Plus tard, affirmant qu’il avait été mis en place, il a ajouté: «Ils savent que j’ai de la chance de m’échapper, je suis l’un de ces survivants de la torture.

« Dès qu’un iranien va manifester contre eux, ils sont très heureux de jouer à un jeu pour vous les gars et pour que vous m’arrêtiez. « 

Parsa, qui a passé plus de sept ans en tant que prisonnier politique en Iran avant d’être libérée sous amnistie en 1988, s’est enfuie en Grande-Bretagne deux ans plus tard, s’installant dans le nord de Londres.

Il aurait été membre du Fedaian du peuple iranien, un groupe d’opposition marxiste, et aurait été torturé. Beaucoup de ses amis, a-t-il ajouté, ont été exécutés.

Lorsqu’il a demandé l’asile au Royaume-Uni, l’homme de 59 ans a montré aux fonctionnaires ses cicatrices de torture, expliquant: «À cinq reprises, j’ai été fouetté, je suis devenu inconscient. Ils m’ont également pendu des mains.

«Les gens venaient me battre, ils voulaient que je confesse que j’étais un membre du groupe, ils voulaient d’autres noms.

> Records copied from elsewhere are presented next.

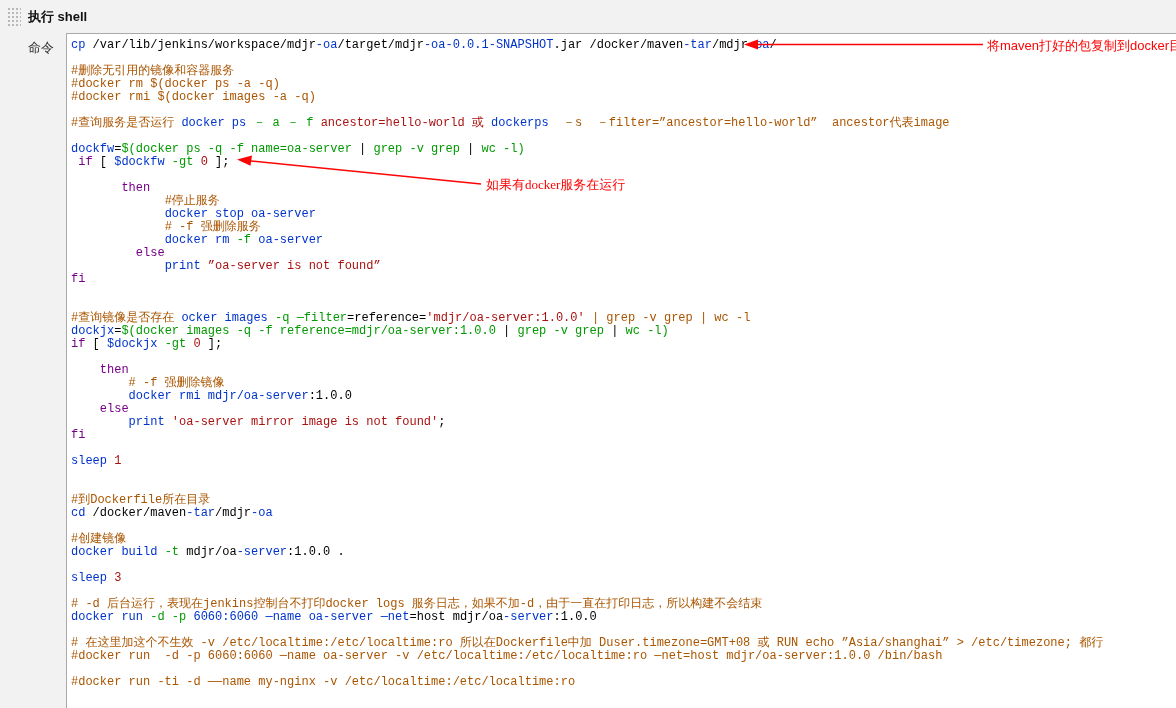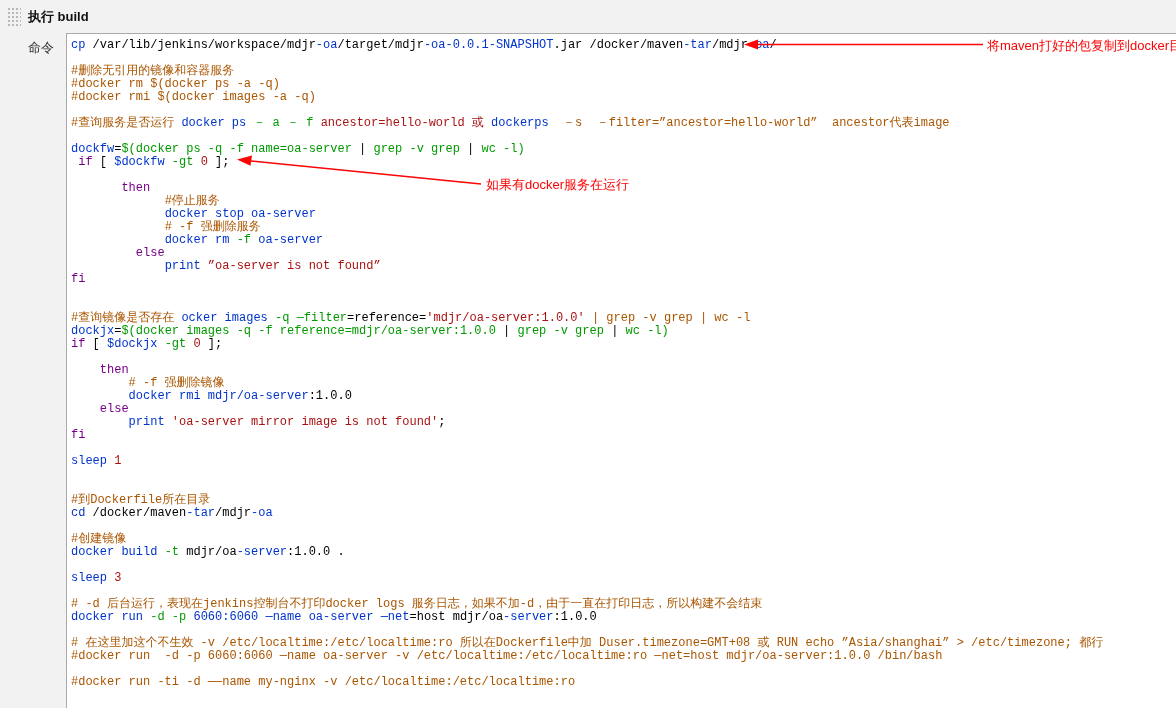--- a/index.html
+++ b/index.html
@@ -43,29 +43,29 @@
     font-family:"Liberation Sans","DejaVu Sans",sans-serif;
   }
   .ann-text-1{left:987px;top:37px;}
   .ann-text-2{left:486px;top:176px;}
 </style>
 </head>
 <body>
 
 <div class="step-header">
   <div class="drag-handle"></div>
-  <div class="step-title">执行 build</div>
+  <div class="step-title">执行 shell</div>
 </div>
 
 <div class="command-label">命令</div>
 
 <div class="code-panel">
   <div class="code"><div class="line"><span style="color: rgb(0, 51, 204);">cp</span><span style="color: rgb(0, 0, 0);"> /var/lib/jenkins/workspace/mdjr</span><span style="color: rgb(0, 51, 204);">-oa</span><span style="color: rgb(0, 0, 0);">/target/mdjr</span><span style="color: rgb(0, 51, 204);">-oa-0.0.1-SNAPSHOT</span><span style="color: rgb(0, 0, 0);">.jar /docker/maven</span><span style="color: rgb(0, 51, 204);">-tar</span><span style="color: rgb(0, 0, 0);">/mdjr</span><span style="color: rgb(0, 51, 204);">-oa</span><span style="color: rgb(0, 0, 0);">/</span></div><div class="line"></div><div class="line"><span style="color: rgb(170, 85, 0);">#删除无引用的镜像和容器服务</span></div><div class="line"><span style="color: rgb(170, 85, 0);">#docker rm $(docker ps -a -q)</span></div><div class="line"><span style="color: rgb(170, 85, 0);">#docker rmi $(docker images -a -q)</span></div><div class="line"></div><div class="line"><span style="color: rgb(170, 85, 0);">#查询服务是否运行 </span><span style="color: rgb(0, 51, 204);">docker ps</span><span style="color: rgb(0, 153, 0);"> － a － f </span><span style="color: rgb(170, 17, 17);">ancestor=hello-world</span><span style="color: rgb(170, 17, 17);"> 或 </span><span style="color: rgb(0, 51, 204);">dockerps</span><span style="color: rgb(170, 85, 0);">  －s  －filter=”ancestor=hello-world”  ancestor代表image</span></div><div class="line"></div><div class="line"><span style="color: rgb(0, 51, 204);">dockfw</span><span style="color: rgb(0, 0, 0);">=</span><span style="color: rgb(0, 153, 0);">$(docker ps -q -f name=oa-server </span><span style="color: rgb(0, 0, 0);">| </span><span style="color: rgb(0, 153, 0);">grep -v grep </span><span style="color: rgb(0, 0, 0);">| </span><span style="color: rgb(0, 153, 0);">wc -l)</span></div><div class="line"><span style="color: rgb(0, 0, 0);"> </span><span style="color: rgb(119, 0, 136);">if</span><span style="color: rgb(0, 0, 0);"> [ </span><span style="color: rgb(0, 51, 204);">$dockfw</span><span style="color: rgb(0, 0, 0);"> </span><span style="color: rgb(0, 153, 0);">-gt</span><span style="color: rgb(0, 0, 0);"> </span><span style="color: rgb(170, 17, 17);">0</span><span style="color: rgb(0, 0, 0);"> ];</span></div><div class="line"></div><div class="line"><span style="color: rgb(119, 0, 136);">       then</span></div><div class="line"><span style="color: rgb(0, 0, 0);">             </span><span style="color: rgb(170, 85, 0);">#停止服务</span></div><div class="line"><span style="color: rgb(0, 0, 0);">             </span><span style="color: rgb(0, 51, 204);">docker stop oa-server</span></div><div class="line"><span style="color: rgb(0, 0, 0);">             </span><span style="color: rgb(170, 85, 0);"># -f 强删除服务</span></div><div class="line"><span style="color: rgb(0, 0, 0);">             </span><span style="color: rgb(0, 51, 204);">docker rm </span><span style="color: rgb(0, 153, 0);">-f</span><span style="color: rgb(0, 0, 0);"> </span><span style="color: rgb(0, 51, 204);">oa-server</span></div><div class="line"><span style="color: rgb(119, 0, 136);">         else</span></div><div class="line"><span style="color: rgb(0, 0, 0);">             </span><span style="color: rgb(0, 51, 204);">print</span><span style="color: rgb(0, 0, 0);"> </span><span style="color: rgb(170, 17, 17);">”oa-server is not found”</span></div><div class="line"><span style="color: rgb(119, 0, 136);">fi</span></div><div class="line"></div><div class="line"></div><div class="line"><span style="color: rgb(170, 85, 0);">#查询镜像是否存在 </span><span style="color: rgb(0, 51, 204);">ocker images</span><span style="color: rgb(0, 0, 0);"> </span><span style="color: rgb(0, 153, 0);">-q</span><span style="color: rgb(0, 0, 0);"> </span><span style="color: rgb(0, 153, 0);">—filter</span><span style="color: rgb(0, 0, 0);">=reference=</span><span style="color: rgb(170, 17, 17);">'mdjr/oa-server:1.0.0'</span><span style="color: rgb(170, 85, 0);"> | grep -v grep | wc -l</span></div><div class="line"><span style="color: rgb(0, 51, 204);">dockjx</span><span style="color: rgb(0, 0, 0);">=</span><span style="color: rgb(0, 153, 0);">$(docker images -q -f reference=mdjr/oa-server:1.0.0 </span><span style="color: rgb(0, 0, 0);">| </span><span style="color: rgb(0, 153, 0);">grep -v grep </span><span style="color: rgb(0, 0, 0);">| </span><span style="color: rgb(0, 153, 0);">wc -l)</span></div><div class="line"><span style="color: rgb(119, 0, 136);">if</span><span style="color: rgb(0, 0, 0);"> [ </span><span style="color: rgb(0, 51, 204);">$dockjx</span><span style="color: rgb(0, 0, 0);"> </span><span style="color: rgb(0, 153, 0);">-gt</span><span style="color: rgb(0, 0, 0);"> </span><span style="color: rgb(170, 17, 17);">0</span><span style="color: rgb(0, 0, 0);"> ];</span></div><div class="line"></div><div class="line"><span style="color: rgb(119, 0, 136);">    then</span></div><div class="line"><span style="color: rgb(0, 0, 0);">        </span><span style="color: rgb(170, 85, 0);"># -f 强删除镜像</span></div><div class="line"><span style="color: rgb(0, 0, 0);">        </span><span style="color: rgb(0, 51, 204);">docker rmi mdjr/oa-server</span><span style="color: rgb(0, 0, 0);">:1.0.0</span></div><div class="line"><span style="color: rgb(119, 0, 136);">    else</span></div><div class="line"><span style="color: rgb(0, 0, 0);">        </span><span style="color: rgb(0, 51, 204);">print</span><span style="color: rgb(0, 0, 0);"> </span><span style="color: rgb(170, 17, 17);">'oa-server mirror image is not found'</span><span style="color: rgb(0, 0, 0);">;</span></div><div class="line"><span style="color: rgb(119, 0, 136);">fi</span></div><div class="line"></div><div class="line"><span style="color: rgb(0, 51, 204);">sleep</span><span style="color: rgb(0, 0, 0);"> </span><span style="color: rgb(170, 17, 17);">1</span></div><div class="line"></div><div class="line"></div><div class="line"><span style="color: rgb(170, 85, 0);">#到Dockerfile所在目录</span></div><div class="line"><span style="color: rgb(0, 51, 204);">cd</span><span style="color: rgb(0, 0, 0);"> /docker/maven</span><span style="color: rgb(0, 51, 204);">-tar</span><span style="color: rgb(0, 0, 0);">/mdjr</span><span style="color: rgb(0, 51, 204);">-oa</span></div><div class="line"></div><div class="line"><span style="color: rgb(170, 85, 0);">#创建镜像</span></div><div class="line"><span style="color: rgb(0, 51, 204);">docker build </span><span style="color: rgb(0, 153, 0);">-t</span><span style="color: rgb(0, 0, 0);"> mdjr/oa</span><span style="color: rgb(0, 51, 204);">-server</span><span style="color: rgb(0, 0, 0);">:1.0.0 .</span></div><div class="line"></div><div class="line"><span style="color: rgb(0, 51, 204);">sleep</span><span style="color: rgb(0, 0, 0);"> </span><span style="color: rgb(170, 17, 17);">3</span></div><div class="line"></div><div class="line"><span style="color: rgb(170, 85, 0);"># -d 后台运行，表现在jenkins控制台不打印docker logs 服务日志，如果不加-d，由于一直在打印日志，所以构建不会结束</span></div><div class="line"><span style="color: rgb(0, 51, 204);">docker run </span><span style="color: rgb(0, 153, 0);">-d</span><span style="color: rgb(0, 0, 0);"> </span><span style="color: rgb(0, 153, 0);">-p</span><span style="color: rgb(0, 0, 0);"> </span><span style="color: rgb(0, 51, 204);">6060:6060</span><span style="color: rgb(0, 0, 0);"> </span><span style="color: rgb(0, 51, 204);">—name oa-server —net</span><span style="color: rgb(0, 0, 0);">=host mdjr/oa</span><span style="color: rgb(0, 51, 204);">-server</span><span style="color: rgb(0, 0, 0);">:1.0.0</span></div><div class="line"></div><div class="line"><span style="color: rgb(170, 85, 0);"># 在这里加这个不生效 -v /etc/localtime:/etc/localtime:ro 所以在Dockerfile中加 Duser.timezone=GMT+08 或 RUN echo ”Asia/shanghai” &gt; /etc/timezone; 都行</span></div><div class="line"><span style="color: rgb(170, 85, 0);">#docker run  -d -p 6060:6060 —name oa-server -v /etc/localtime:/etc/localtime:ro —net=host mdjr/oa-server:1.0.0 /bin/bash</span></div><div class="line"></div><div class="line"><span style="color: rgb(170, 85, 0);">#docker run -ti -d ——name my-nginx -v /etc/localtime:/etc/localtime:ro</span></div></div>
 </div>
 
 <svg class="ann-overlay" width="1176" height="708" viewBox="0 0 1176 708">
   <line x1="983" y1="44.5" x2="757" y2="44.5" stroke="#fb0505" stroke-width="1.4"></line>
   <polygon points="744,44.5 758,39.5 758,49.5" fill="#fb0505"></polygon>
   <line x1="481" y1="184" x2="251" y2="161" stroke="#fb0505" stroke-width="1.4"></line>
   <polygon points="237,159.5 252,155.5 250.5,165.8" fill="#fb0505"></polygon>
 </svg>
 <div class="ann-text ann-text-1" style="color: rgb(251, 5, 5);">将maven打好的包复制到docker目录</div>
-<div class="ann-text ann-text-2" style="color: rgb(251, 5, 5);">如果有docker服务在运行</div>
+<div class="ann-text ann-text-2" style="color: rgb(251, 5, 5); font-family: Liberation Serif, serif;">如果有docker服务在运行</div>
 
 </body></html>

« Ils ont versé de l’eau bouillante sur mes bras et mes jambes. À certaines occasions, ils me poussaient la tête sous l’eau pour essayer de me faire avouer. »

Lors du procès à Londres, le procureur Benjamin Holt a évoqué des preuves de l’activisme de Parsa, qui se présentaient sous la forme d’enregistrements vocaux dénonçant le régime.

« L’accusation dit que tout cela est une preuve importante contre M. Parsa », a déclaré M. Holt.

«Ce sont des preuves montrant qu’il a le dynamisme, la détermination, la motivation pour faire une déclaration contre le régime iranien.

« Nous disons qu’il a décidé qu’en détruisant ou en endommageant un véhicule qui appartenait et était utilisé par l’ambassade iranienne avec la conséquence inévitable que des vies seraient en danger. »

Parsa attend maintenant la condamnation en janvier.